À Paris, explosion des ventes pour Les Halles de l’Aveyron
Pas de la vente directe mais du circuit court. C’est ce que fait le groupe Unicor, dans l’Aveyron, avec ses trois magasins de distribution alimentaire, Les Halles de l’Aveyron (un à Rodez, deux en région parisienne) où il commercialise prioritairement les productions de ses adhérents. Le chiffre d’affaires du magasin local a peu évolué : l’ouverture en urgence d’un drive (commandes par téléphone) a compensé une moindre fréquentation de ses allées.

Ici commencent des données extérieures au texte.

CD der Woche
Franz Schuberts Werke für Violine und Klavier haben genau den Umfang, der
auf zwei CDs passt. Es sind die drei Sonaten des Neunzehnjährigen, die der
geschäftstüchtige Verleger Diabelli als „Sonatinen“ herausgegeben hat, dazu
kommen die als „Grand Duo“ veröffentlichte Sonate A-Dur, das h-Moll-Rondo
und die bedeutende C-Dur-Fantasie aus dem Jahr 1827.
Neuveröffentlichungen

Unicor a également ouvert des drives dans les magasins de distribution agricole dotés de corners alimentaires (Les Petites Halles). Les clients peuvent commander notamment des colis de viande multiespèce hebdomadaires pour 2 ou 4 personnes et différents d’une semaine à l’autre. Dans les deux magasins parisiens, en revanche, le chiffre d’affaires a augmenté de 20 % au cours des premières semaines de confinement, tous produits alimentaires confondus. « Il y a davantage de proximité géographique entre consommateurs et magasins, observe Julien Volpellier, directeur de l’aval à Unicor. De nouveaux clients fréquentent nos magasins car ils habitent à proximité. Les gens se sentent également plus sécurisés car il n’y a moins de monde que dans les grandes surfaces. » « Cette crise installe peut-être des modes de consommation, veut croire Stéphane Perrin, directeur communication et marketing. Quand nous sortirons de cette pandémie, nous serons certainement amenés à réfléchir à la pérennisation de ces nouveaux services, de manière plus construite. »
Mettre en œuvre les gestes barrières
Tous les opérateurs de vente directe s’appliquent à mettre en œuvre les gestes barrières. Les Halles de l’Aveyron ont sécurisé personnel et clients avec des mesures sanitaires mises en œuvre dès le 3 mars, bien avant le confinement : limitation des entrées, plexiglass devant les caisses, marquage au sol pour le respect des distances… Les trois magasins ont été confrontés à l’absence en assez grand nombre de salariés (garde d’enfant, personnes vulnérables) et, début avril encore, à la difficulté de se procurer des masques. Ce qui générait un stress important chez les salariés, surtout en région parisienne. Dans les petites boucheries, on fait avec les moyens du bord, tout aussi efficaces, et on limite les entrées à une ou deux personnes. « Les gens sont disciplinés et ne sont pas très stressés, constatait Jean-Yves Pagès, à Castres. Ils respectent les distances. Bon, parfois, on voit arriver des cosmonautes… Et, parfois, on amène le colis à la voiture. » David Gélineau reçoit ses clients individuels le même soir dans l’allée de son bâtiment d’élevage. Port de gants, gel hydroalcoolique, marquage des distances au sol avec du foin, dépôt des chèques dans un carton… Les gestes barrières et la distanciation sociale se pratiquent aussi en stabulation.